Our girl thinks the photographer will be able to help her career. In six months, she’ll have moved from smoking to crystal meth, and she’ll be taking pictures to support the habit. The drugs will ruin her skin, the lifestyle will ruin her voice and the pregnancy she will get at 23 will be easier for her to get rid of than the STD she’ll get at 26. At 28 she’ll stop drugs entirely, find God and a husband. When she’s thirty, she’ll stop even auditioning for community theater, depressed that she is always light years ahead of the ingenue and still always playing the character role. She’ll play Adelaide out in the Valley one last time and she’ll get a rave review, but no-one sees it, no-one ever will. No follow up phone calls, no casting agents.

She’ll retire without telling anyone, even herself.

She will still sing, in church, in her kitchen. And her girlfriends will still tell her she’s amazing, and they will say so knowing that she will never succeed so they can do it with a clear conscience.

And you are telling me that Ashlee Simpson, millionaire, #1 album seller, has it hard? You’re telling me that we should feel bad for little girl lost? She’s Red Riding Hood if Red Riding Hood was *carried* through the woods in a rickshaw, arrived at grandma’s to find a palace where the wolves wait on her hand and foot and as she’s eating dinner she realizes that her 1999 Ch√Ęteau Le Pin Pomerol is a little *too* chilled.

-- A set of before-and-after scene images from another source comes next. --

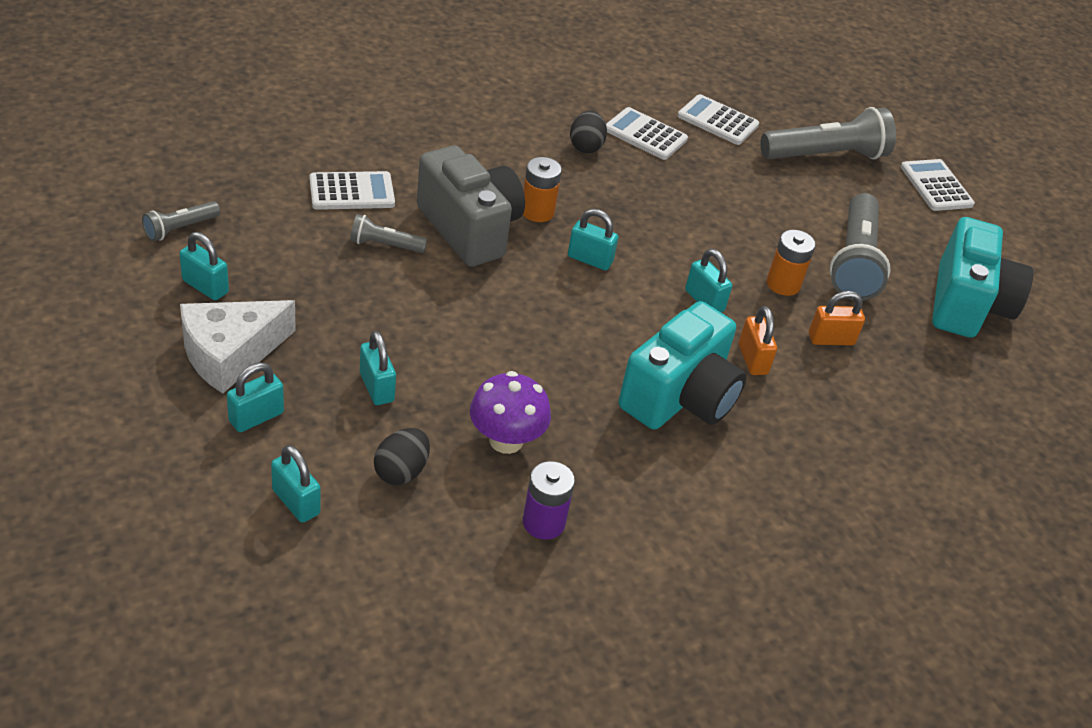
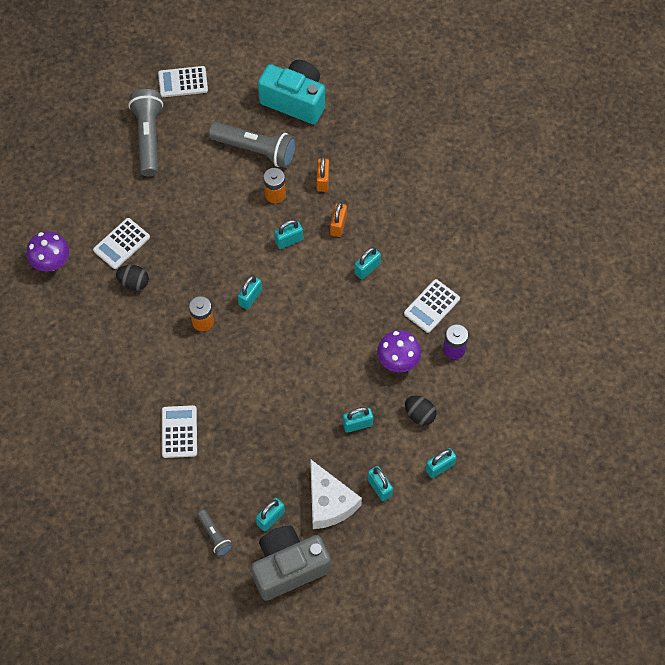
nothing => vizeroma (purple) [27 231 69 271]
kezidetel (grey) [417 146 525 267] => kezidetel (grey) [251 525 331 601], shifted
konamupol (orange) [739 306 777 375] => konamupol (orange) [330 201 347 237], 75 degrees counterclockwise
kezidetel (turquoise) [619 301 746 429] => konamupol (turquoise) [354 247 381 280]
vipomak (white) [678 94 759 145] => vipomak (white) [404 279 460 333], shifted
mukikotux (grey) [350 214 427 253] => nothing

This business is not full of girls you’ve heard of that have fallen apart. The Olson Twin in rehab, the Courtney Loves and Sean Youngs. One, maybe two new basket cases a year, that isn’t this business. This business is thousands and thousands of broken dreams every single month. Every famous woman is standing on the corpses of thousands of women they don’t deserve to be in the audience of.

And if you bought Ashlee Simpson’s album, you are the problem.